Octafluorocubane
- Names: IUPAC name 1,2,3,4,5,6,7,8-octafluorocubane

Identifiers
- CAS Number: 623570-55-8;
- 3D model (JSmol): Interactive image;
- ChemSpider: 20578010;
- PubChem CID: 16746787;
- CompTox Dashboard (EPA): DTXSID901171772 ;

Properties
- Chemical formula: C_{8}F_{8}
- Molar mass: 248.075 g·mol^{−1}
- Appearance: colorless, sublimable
- Density: 2.429 g/cm^{3}
- Melting point: 160.1–171.1 °C (320.2–340.0 °F; 433.2–444.2 K)

Related compounds
- Related compounds: Octanitrocubane

= Octafluorocubane =

Octafluorocubane or perfluorocubane is an organofluorine compound with the formula C8F8, consisting of eight carbon atoms joined into a cube, with a fluorine bonded to each carbon corner. It is a colorless, sublimable solid at room temperature. It has been of longstanding theoretical interest, but was not synthesised until 2022, when it was prepared in several steps from the (CF3)2CFCH(OH)C2F5 ester of carboxycubane, beginning with its heptafluorination. According to X-ray crystallography, the C–C distances (1.570 Å) in octafluorocubane are consistent in length with those in the parent cubane (1.572 Å).

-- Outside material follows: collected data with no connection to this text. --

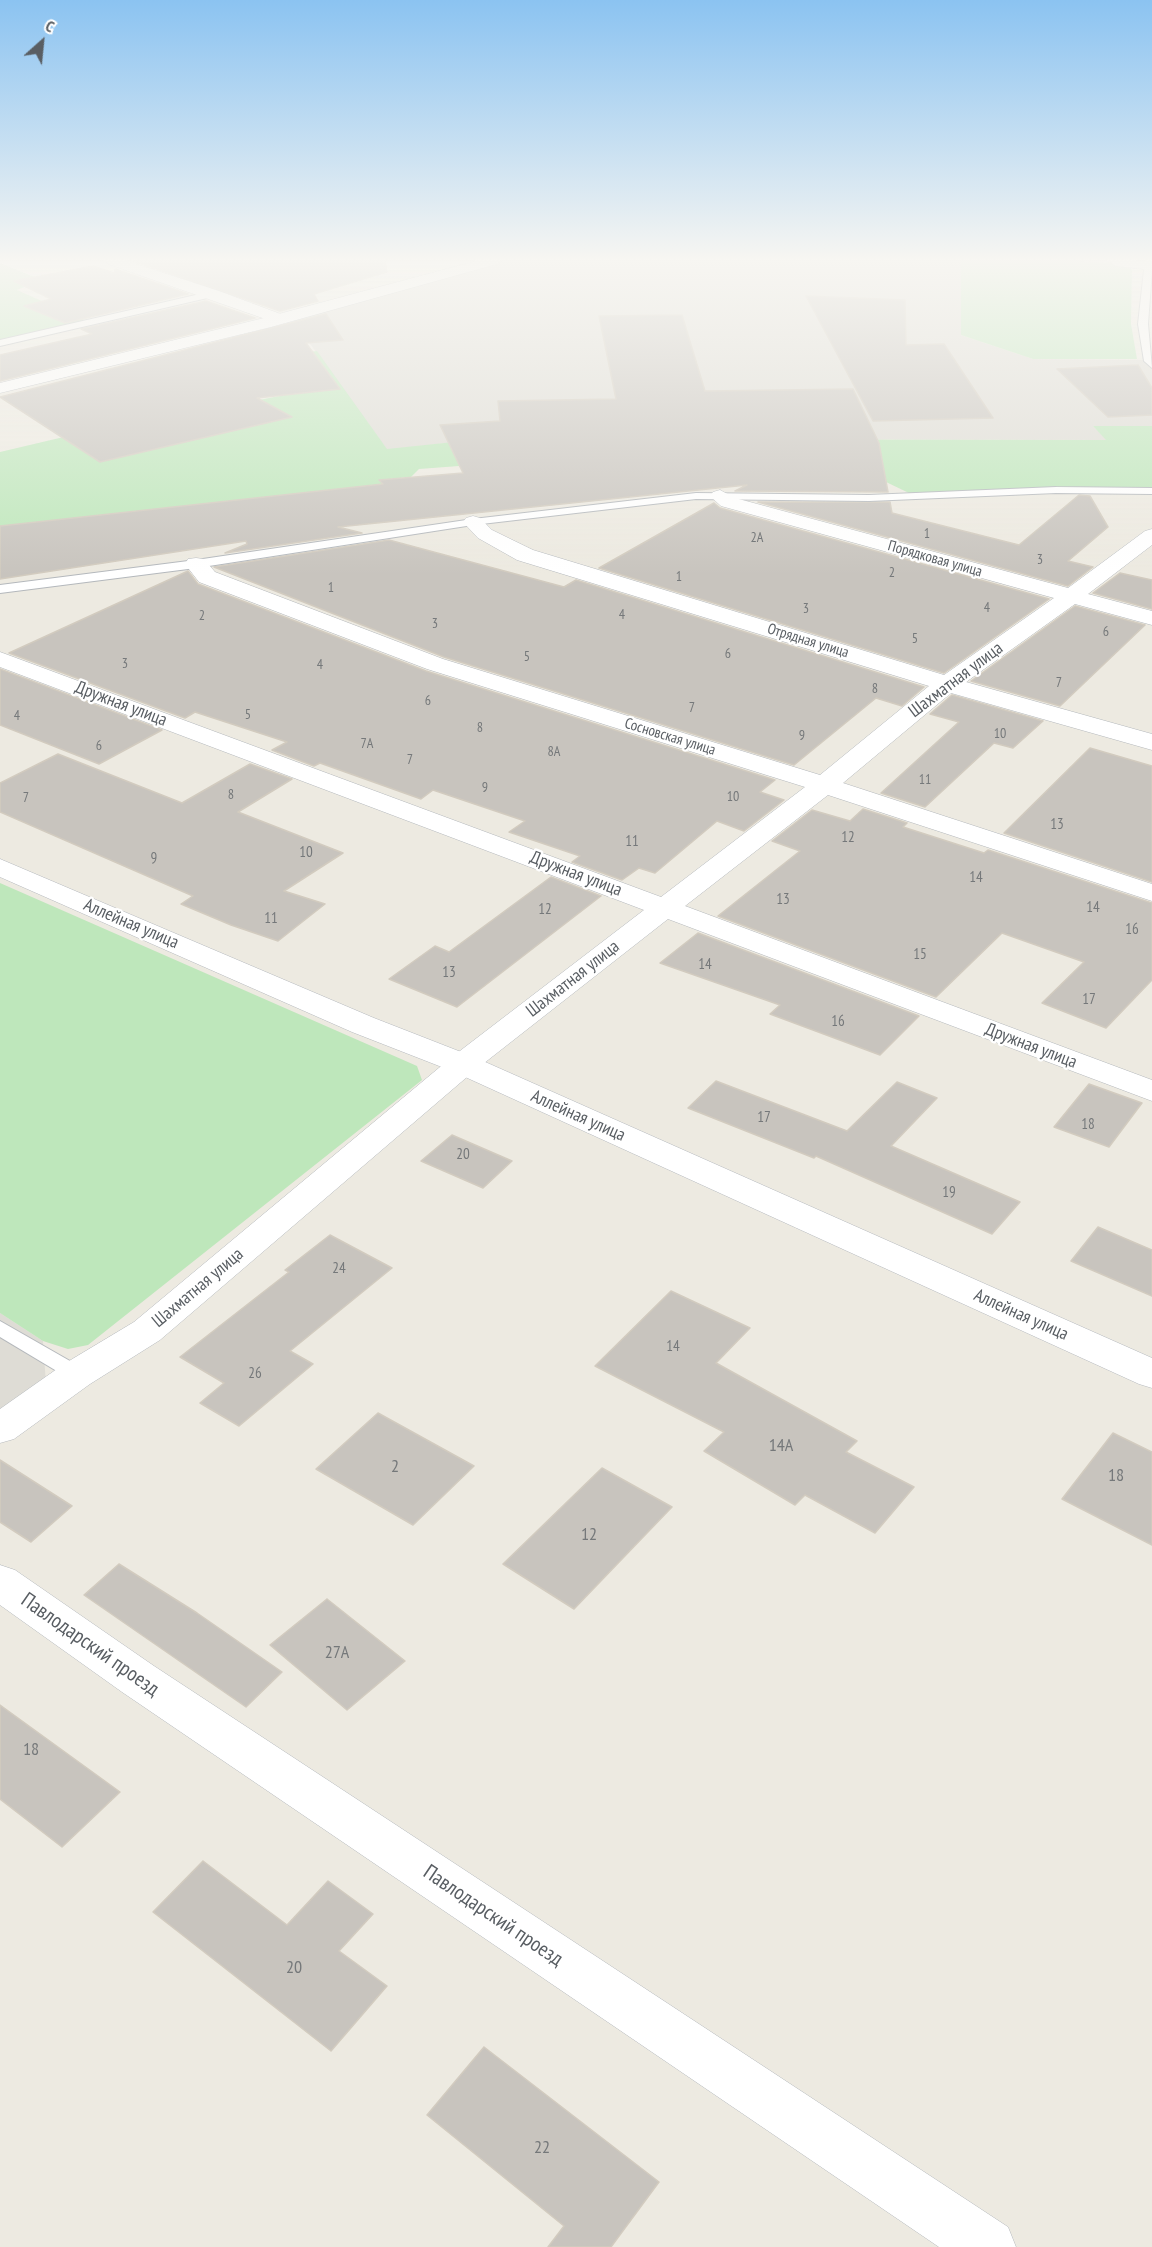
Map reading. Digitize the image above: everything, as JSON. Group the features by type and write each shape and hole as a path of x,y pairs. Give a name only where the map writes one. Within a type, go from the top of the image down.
{"street":[{"path":"0,388 90,366"},
{"name":"Порядковая улица","path":"720,496 728,502 1152,618"},
{"name":"Отрядная улица","path":"473,522 485,534 525,555 947,684 1152,742"},
{"name":"Шахматная улица","path":"0,1429 77,1374 147,1331 463,1064 824,785 947,684 1070,597 1152,535"},
{"name":"Сосновская улица","path":"196,564 207,577 435,664 824,785 1152,893"},
{"name":"Дружная улица","path":"0,658 1152,1091"},
{"name":"Аллейная улица","path":"0,867 363,1025 463,1064 1152,1374"},
{"name":"Павлодарский проезд","path":"0,1582 138,1679 988,2247"}],"lane":[{"path":"0,589 196,564 473,522 639,502 720,496 869,498 1056,490 1152,491"},
{"path":"0,1328 77,1374"}],"shaded area":[{"path":"326,366 1152,366 1152,426 1093,426 1107,440 482,439 387,450"},
{"path":"0,1313 43,1341 46,1384 0,1414"}],"green space":[{"path":"292,366 328,366 387,449 482,439 1106,440 1093,426 1152,426 1152,488 911,494 886,482 513,462 419,469 411,477 379,480 383,484 0,532 0,452 212,402 223,407 310,390"},
{"path":"0,883 417,1066 422,1080 88,1345 68,1349 43,1341 0,1313"}],"building":[{"path":"0,366 61,366 0,381"},
{"path":"122,366 323,366 340,389 257,398 292,417 100,462 0,397"},
{"path":"609,366 697,366 705,391 853,389 879,443 888,492 735,491 747,485 338,527 362,533 225,553 247,544 246,541 0,579 0,526 383,484 379,480 463,473 440,425 500,421 498,401 616,399"},
{"path":"843,366 958,366 993,418 873,421"},
{"path":"1139,366 1152,388 1152,415 1108,417 1057,369"},
{"path":"1079,495 1090,496 1108,527 1068,561 1093,567 1068,586 758,502 890,502 892,513 1019,545"},
{"path":"714,503 720,508 1049,599 944,673 599,568"},
{"path":"389,540 564,587 576,580 924,687 902,706 876,698 794,765 444,657 214,567"},
{"path":"188,571 198,584 426,671 775,780 760,792 784,800 744,831 717,821 655,873 639,868 622,880 572,862 580,856 509,832 525,821 433,790 421,799 320,763 314,766 272,750 287,742 195,712 185,718 9,653"},
{"path":"1120,573 1152,580 1152,609 1093,593"},
{"path":"1075,606 1145,625 1060,706 971,681"},
{"path":"0,669 162,730 99,764 0,725"},
{"path":"952,695 1043,721 1013,748 994,743 925,807 881,793 959,722 930,714"},
{"path":"1090,748 1152,766 1152,882 1004,833"},
{"path":"58,754 182,803 250,764 292,779 238,812 343,853 284,891 325,904 278,941 231,925 181,904 193,896 0,812 0,783"},
{"path":"863,809 907,823 903,827 984,853 988,850 1152,903 1152,980 1106,1028 1042,1003 1084,962 1002,933 936,997 718,916 800,851 772,841 812,810 850,821"},
{"path":"551,877 601,896 457,1007 389,979 435,946 449,952"},
{"path":"698,933 919,1016 880,1055 770,1014 780,1005 660,963"},
{"path":"716,1081 847,1131 897,1082 937,1098 891,1146 1020,1202 992,1234 816,1156 814,1158 688,1108"},
{"path":"1089,1084 1142,1103 1109,1147 1054,1127"},
{"path":"452,1135 512,1161 483,1188 421,1161"},
{"path":"1098,1227 1152,1250 1152,1296 1071,1261"},
{"path":"330,1235 392,1268 290,1351 313,1364 239,1426 200,1403 224,1383 180,1357 289,1272 285,1270"},
{"path":"671,1291 750,1328 716,1363 857,1441 846,1452 914,1487 875,1533 805,1495 795,1505 704,1451 724,1432 595,1366"},
{"path":"378,1413 474,1466 413,1525 316,1469"},
{"path":"1113,1433 1152,1452 1152,1545 1062,1499"},
{"path":"0,1460 72,1506 31,1542 0,1522"},
{"path":"602,1468 672,1507 574,1609 503,1564"},
{"path":"119,1564 197,1613 282,1672 246,1707 84,1595"},
{"path":"327,1599 405,1661 347,1710 270,1645"},
{"path":"0,1705 120,1792 62,1847 0,1799"},
{"path":"203,1861 287,1925 328,1881 373,1914 339,1951 387,1986 331,2051 153,1912"},
{"path":"484,2047 659,2182 611,2247 548,2247 564,2226 427,2115"}]}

Octafluorocubane has attracted interest from theorists because of its unusual electronic structure, which is indicated by its susceptibility to undergo reduction at −2.1 V to a detectable (though unstable) anion C8F8-, with the free electron trapped inside of the cube.

Octafluorocubane crystals exhibit intermolecular σ-hole interactions between fluorine atoms and neighboring cyclobutane ring centers. The molecule is predicted to be a strong tetrel bond donor.

It was voted "favorite molecule of 2022" by readers of Chemical & Engineering News.